Results via: the Florida Department of State, Division of Elections

Text of measure

The ballot title read:

The Medical Liability Claimant's Compensation Amendment[1][2]

The ballot summary read:

Proposes to amend the State Constitution to provide that an injured claimant who enters into a contingency fee agreement with an attorney in a claim for medical liability is entitled to no less than 70% of the first $250,000.00 in all damages received by the claimant, and 90% of damages in excess of $250,000.00, exclusive of reasonable and customary costs and regardless of the number of defendants. This amendment is intended to be self-executing.[1][2]

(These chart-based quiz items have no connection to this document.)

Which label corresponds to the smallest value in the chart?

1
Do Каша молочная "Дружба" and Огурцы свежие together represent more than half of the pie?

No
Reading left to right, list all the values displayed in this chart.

The fiscal note was as follows:

The direct financial impact this amendment will have on state and local government revenues and expenditures cannot be determined.[3][2]

Constitutional changes

The text of the amendment read:

Section 1.

Article I, Section 26 is created to read "Claimant's right to fair compensation." In any medical liability claim involving a contingency fee, the claimant is entitled to receive no less than 70% of the first $250,000.00 in all damages received by the claimant, exclusive of reasonable and customary costs, whether received by judgement, settlement, or otherwise, and regardless of the number of defendants. The claimant is entitled to 90% of all damages in excess of $250,000.00, exclusive of reasonable and customary costs and regardless of the number of defendants. This provision is self- executing and does not require implementing legislation.

This Amendment shall take effect on the day following approval by the voters.[1]

Campaign contributions

The group opposing Amendment 3 outspent the group supporting Amendment 3 by a factor of about 3-to-1 with $8,234,777 coming from the "yes" side and $24,669,700 coming from the "no" side.


Amendment 3 major donors were:

  • Florida Medical Association, $$2,155,961
  • Citizens for Tort Reform, $439,630
  • Tenet Healthcare, $105,000
  • Baptist Health South Florida, $100,000
  • Florida Cardiology, $100,000
  • American Medical Association, $100,000[4]


Amendment 3 was opposed by a group called Floridians for Patient Protection. Its major donors were:

  • Searcy, Denney, Scarola, Barnhart & Shipley: $1,051,450
  • Brown, Terrell, Hogan, Ellis, McClamma & Yegelwel, $947,280
  • Grossman & Roth, $700,000
  • Coker, Myers, Schickel, Sorenson & Green, $665,000
  • Pajcic & Pajcic, $635,000
  • Maher, Guiley Maher, $625,000
  • Krupnick Campbell Malone et al, $550,000
  • Ferraro and Associates, $520,000
  • Harrell & Johnson, $420,000
  • CFS Inc. $370,000
  • Levin Papantonio $325,000
  • Bbbitt Johnson Osborne, $310,000
  • Leesfield, Leighton, Rubio, Mahfood & Boyers, $300,000
  • Haggard Parks Haggard & Bologna, $297,600
  • Rossman Baumberger Reboso & Spier, $290,000
  • Cohen Jayson & Foster, $280,000
  • Lyal Reiter Clark Fountain & Williams, $275,000
  • Podhurst Orseck $275,000
  • Donald Hinkle, $270,000
  • Leopold Ricci, $260,000[5]

Path to the ballot

  • Amendment 3 was sponsored by Citizens for a Fair Share. Sandra B. Mortham was the group's chairperson.[1]
  • The initiative petition required 488,722 signatures and 499,148 were found valid.[1]